* _EXERCISE_
Reproduce each of the lines below verbatim, omitting the pictures.

* _DATA RECORDS_
══════════

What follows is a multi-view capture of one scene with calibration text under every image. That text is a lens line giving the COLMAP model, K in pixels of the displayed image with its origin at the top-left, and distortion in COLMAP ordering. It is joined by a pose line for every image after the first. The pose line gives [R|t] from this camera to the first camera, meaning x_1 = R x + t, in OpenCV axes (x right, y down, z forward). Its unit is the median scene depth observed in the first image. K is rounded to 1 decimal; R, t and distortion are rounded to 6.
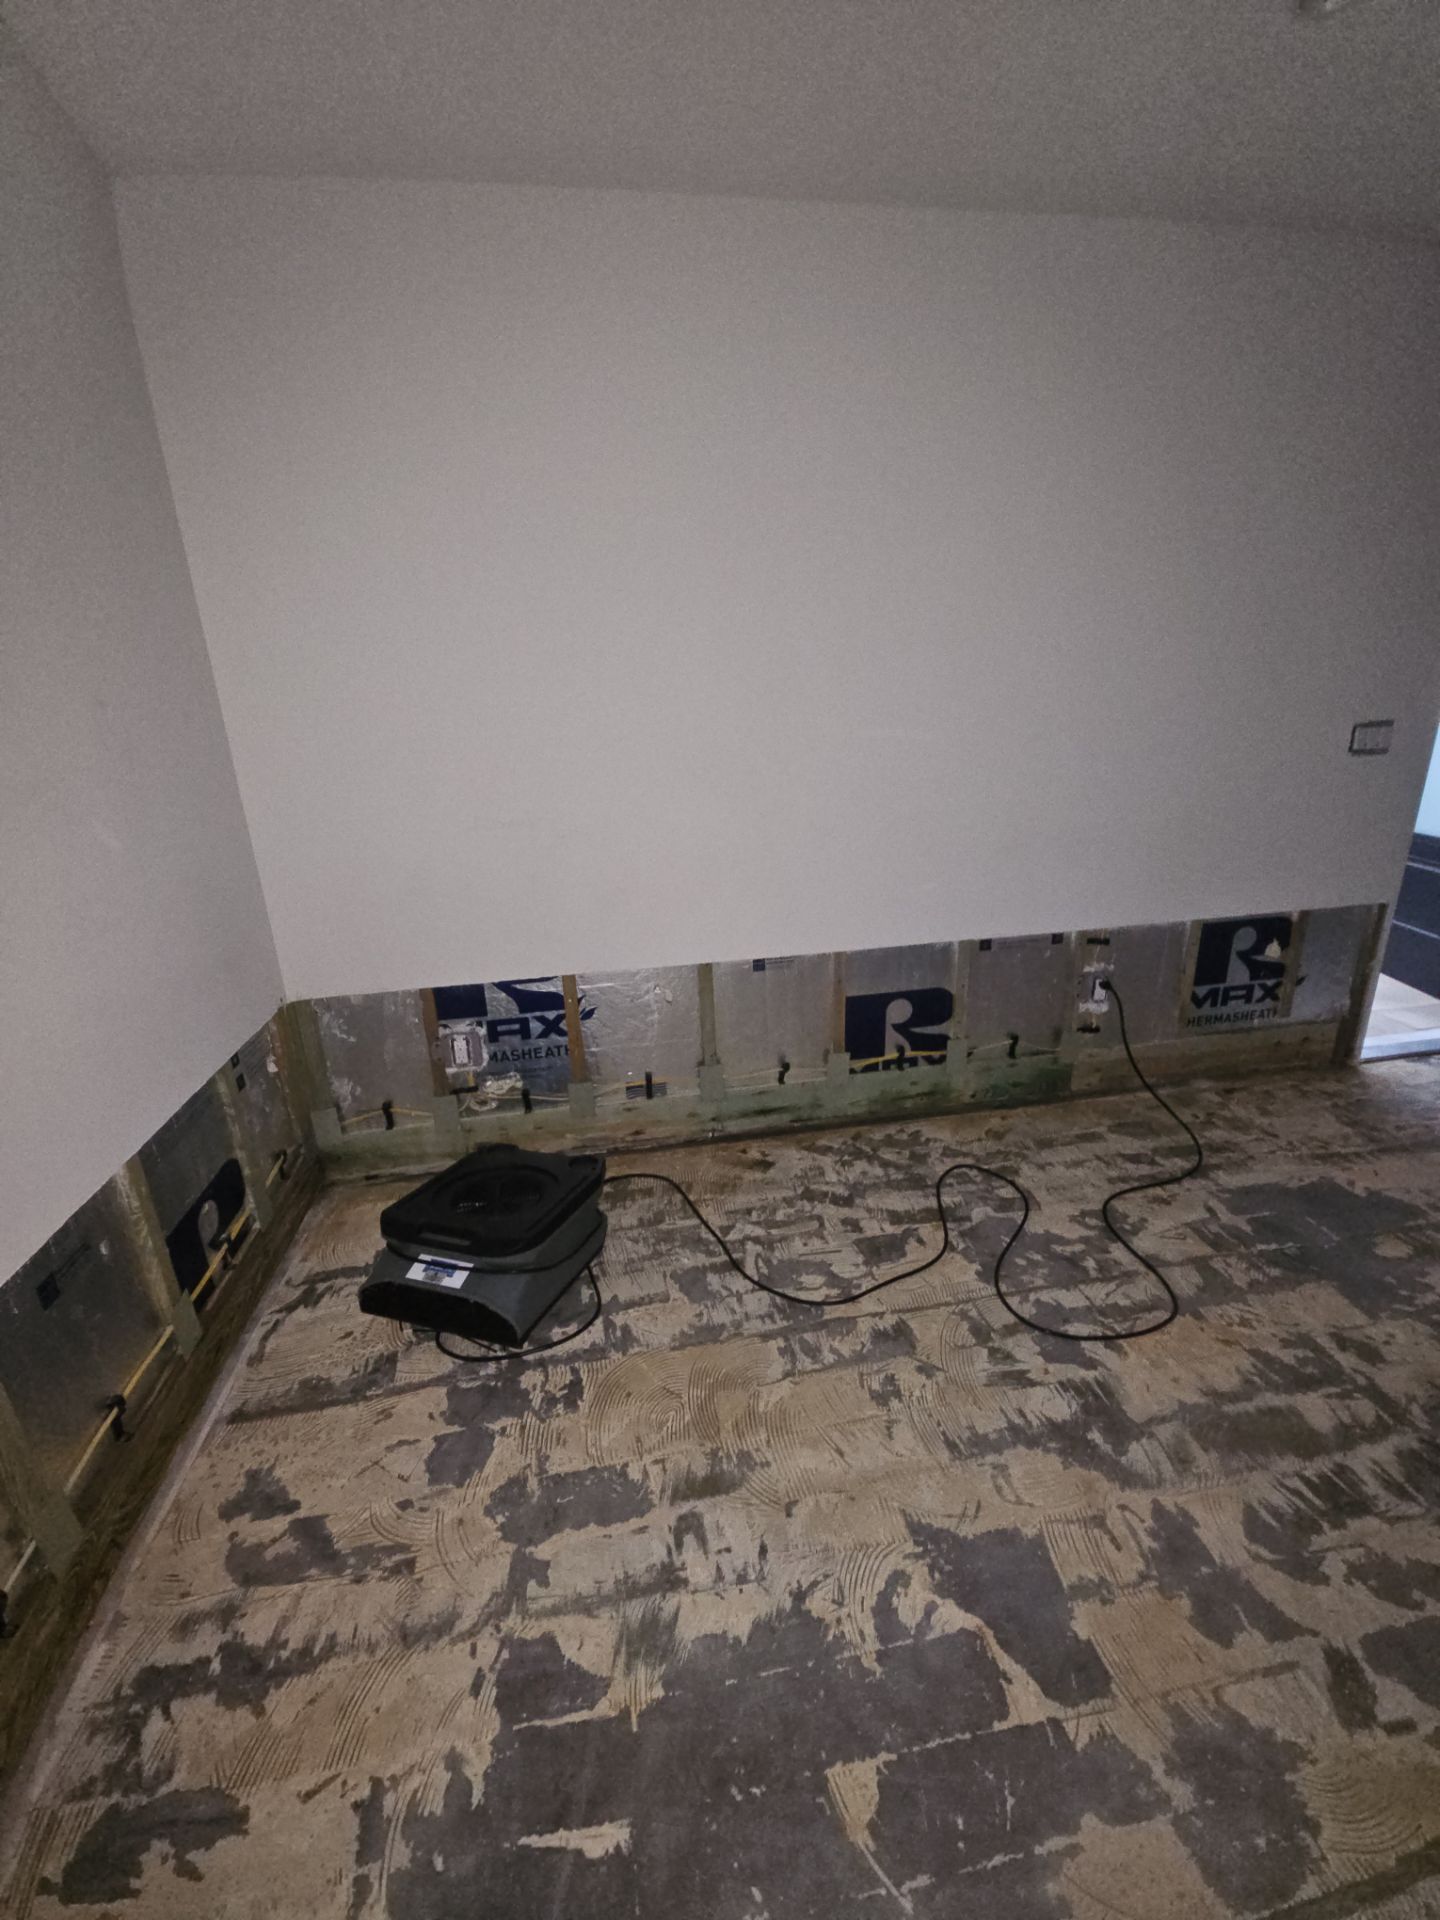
lens RADIAL K [[776.9, 0, 720.0], [0, 776.9, 960.0], [0, 0, 1]] dist [-0.003749, -0.000553]
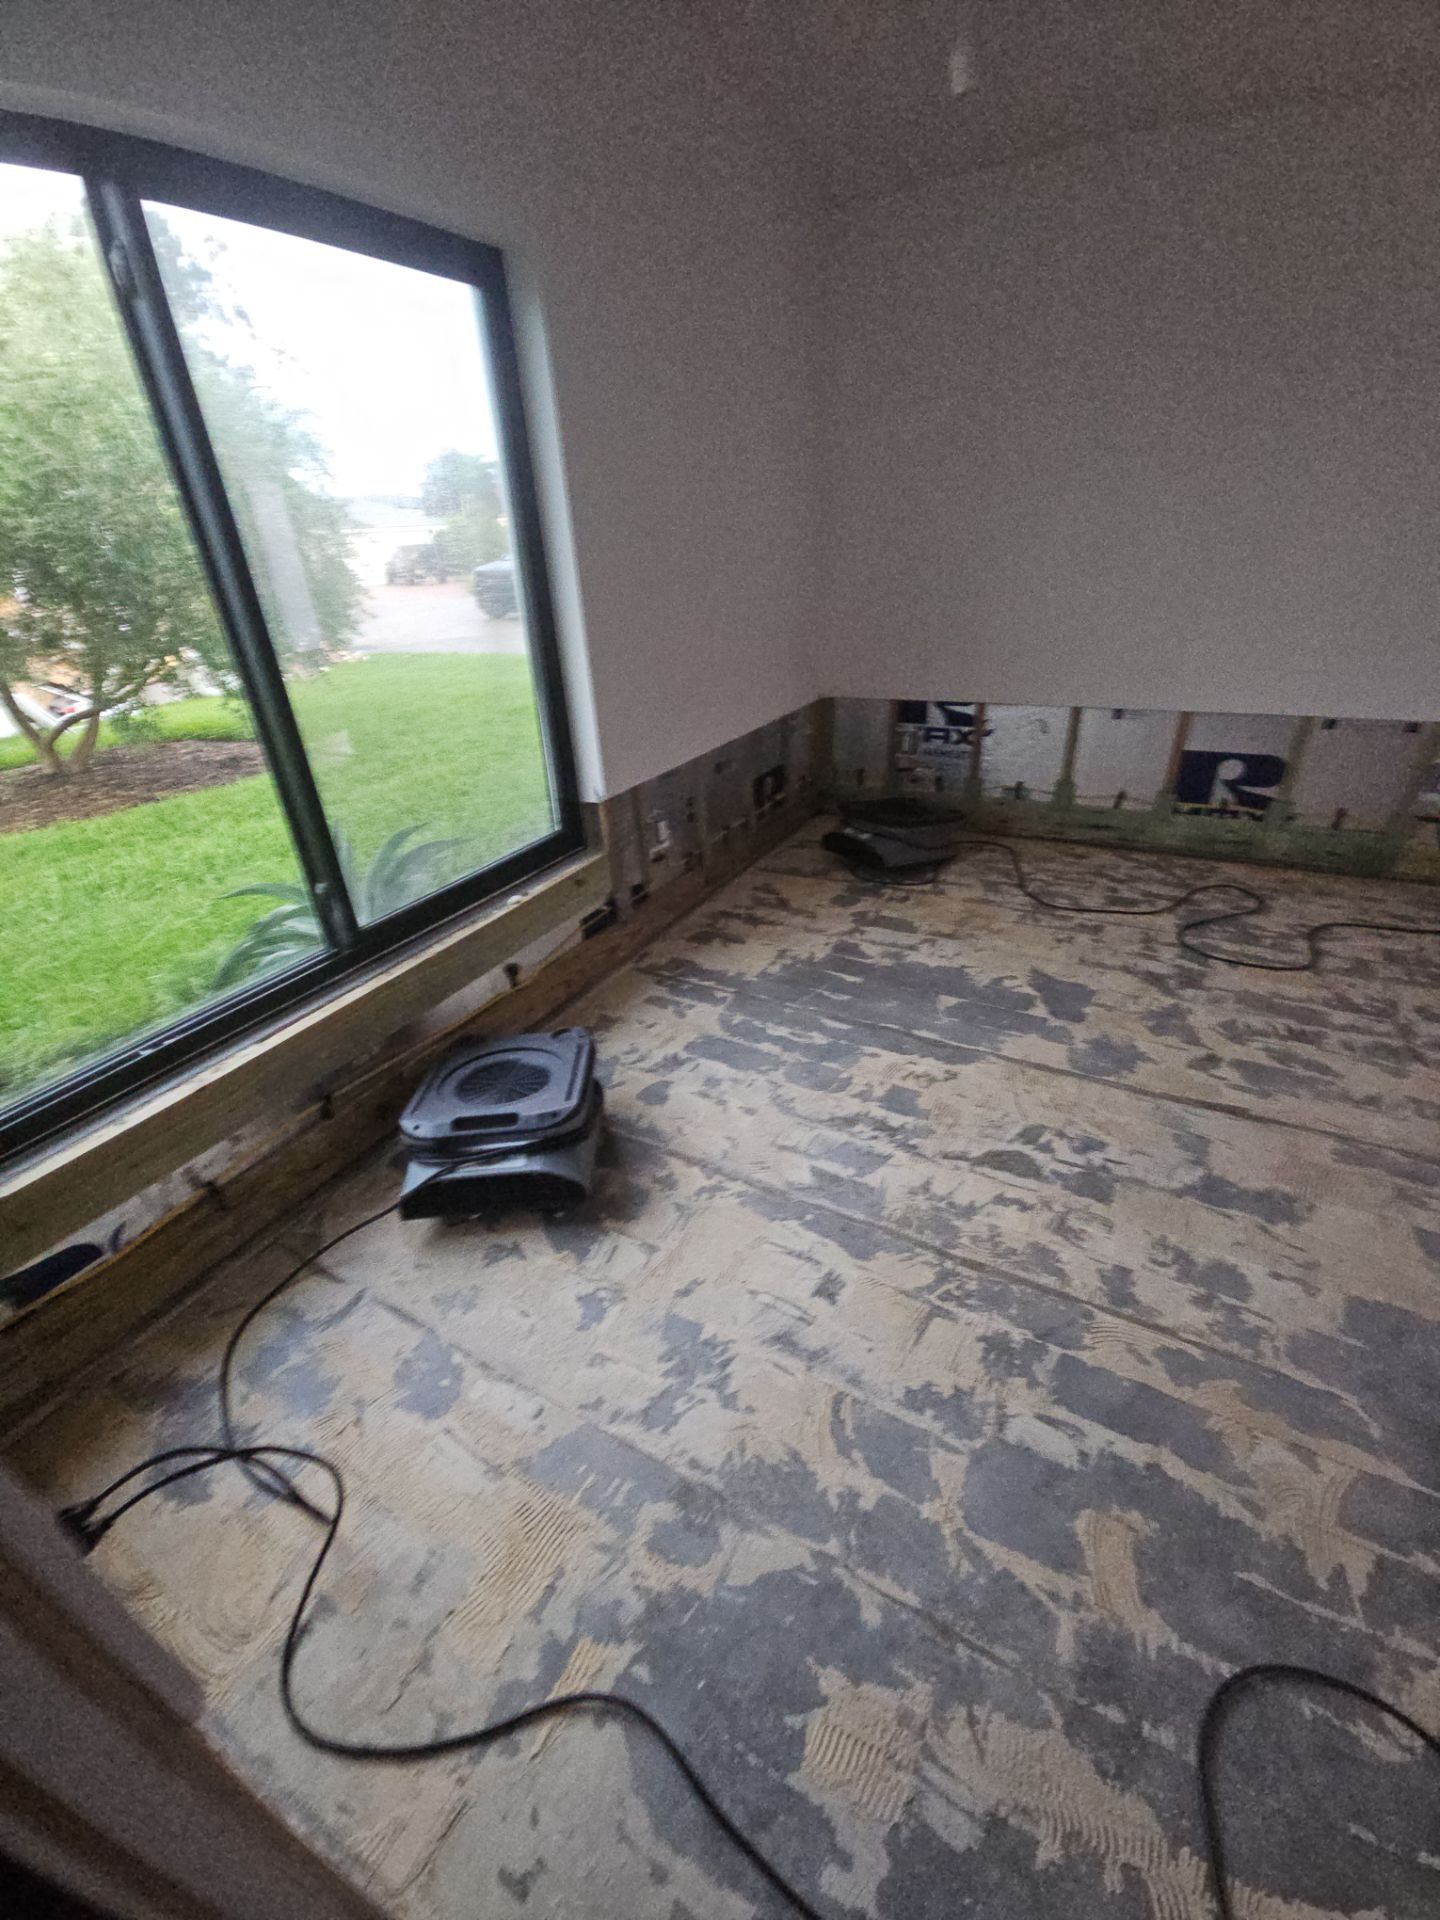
lens RADIAL K [[776.9, 0, 720.0], [0, 776.9, 960.0], [0, 0, 1]] dist [-0.003749, -0.000553]
pose [[0.777658, 0.294748, -0.555312, 0.458333], [-0.170105, 0.948989, 0.265489, 0.203354], [0.605238, -0.111998, 0.788127, -0.664769]]
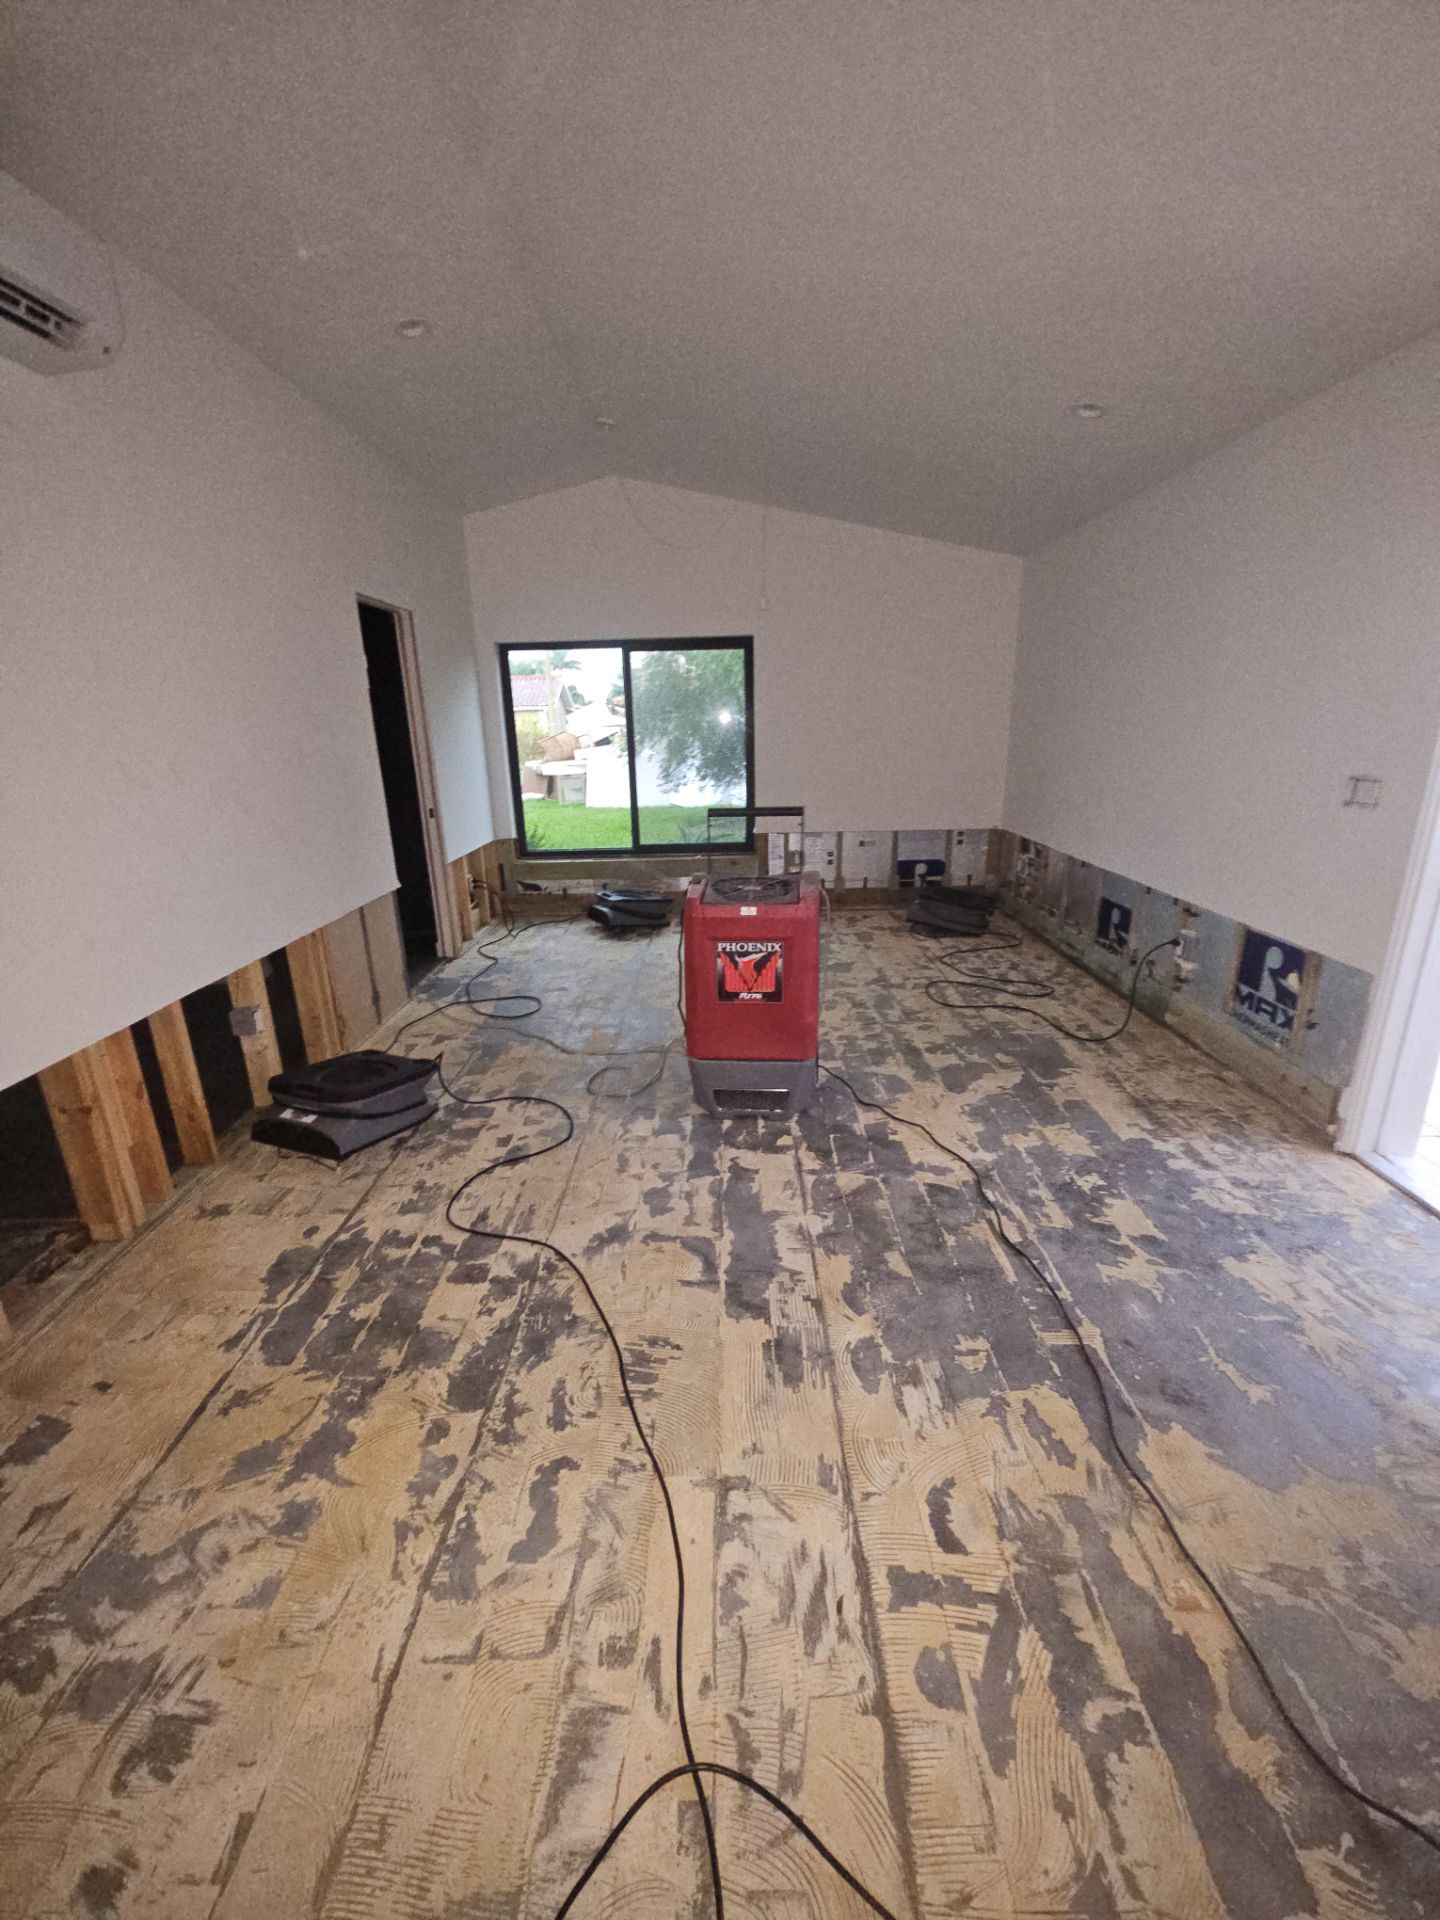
lens RADIAL K [[776.9, 0, 720.0], [0, 776.9, 960.0], [0, 0, 1]] dist [-0.003749, -0.000553]
pose [[-0.165700, 0.331857, -0.928663, 2.341297], [-0.283867, 0.885775, 0.367181, -0.263209], [0.944438, 0.324459, -0.052570, 0.386447]]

══════════

* _COMPLETED TASK_
What follows is a multi-view capture of one scene with calibration text under every image. That text is a lens line giving the COLMAP model, K in pixels of the displayed image with its origin at the top-left, and distortion in COLMAP ordering. It is joined by a pose line for every image after the first. The pose line gives [R|t] from this camera to the first camera, meaning x_1 = R x + t, in OpenCV axes (x right, y down, z forward). Its unit is the median scene depth observed in the first image. K is rounded to 1 decimal; R, t and distortion are rounded to 6.
lens RADIAL K [[776.9, 0, 720.0], [0, 776.9, 960.0], [0, 0, 1]] dist [-0.003749, -0.000553]
lens RADIAL K [[776.9, 0, 720.0], [0, 776.9, 960.0], [0, 0, 1]] dist [-0.003749, -0.000553]
pose [[0.777658, 0.294748, -0.555312, 0.458333], [-0.170105, 0.948989, 0.265489, 0.203354], [0.605238, -0.111998, 0.788127, -0.664769]]
lens RADIAL K [[776.9, 0, 720.0], [0, 776.9, 960.0], [0, 0, 1]] dist [-0.003749, -0.000553]
pose [[-0.165700, 0.331857, -0.928663, 2.341297], [-0.283867, 0.885775, 0.367181, -0.263209], [0.944438, 0.324459, -0.052570, 0.386447]]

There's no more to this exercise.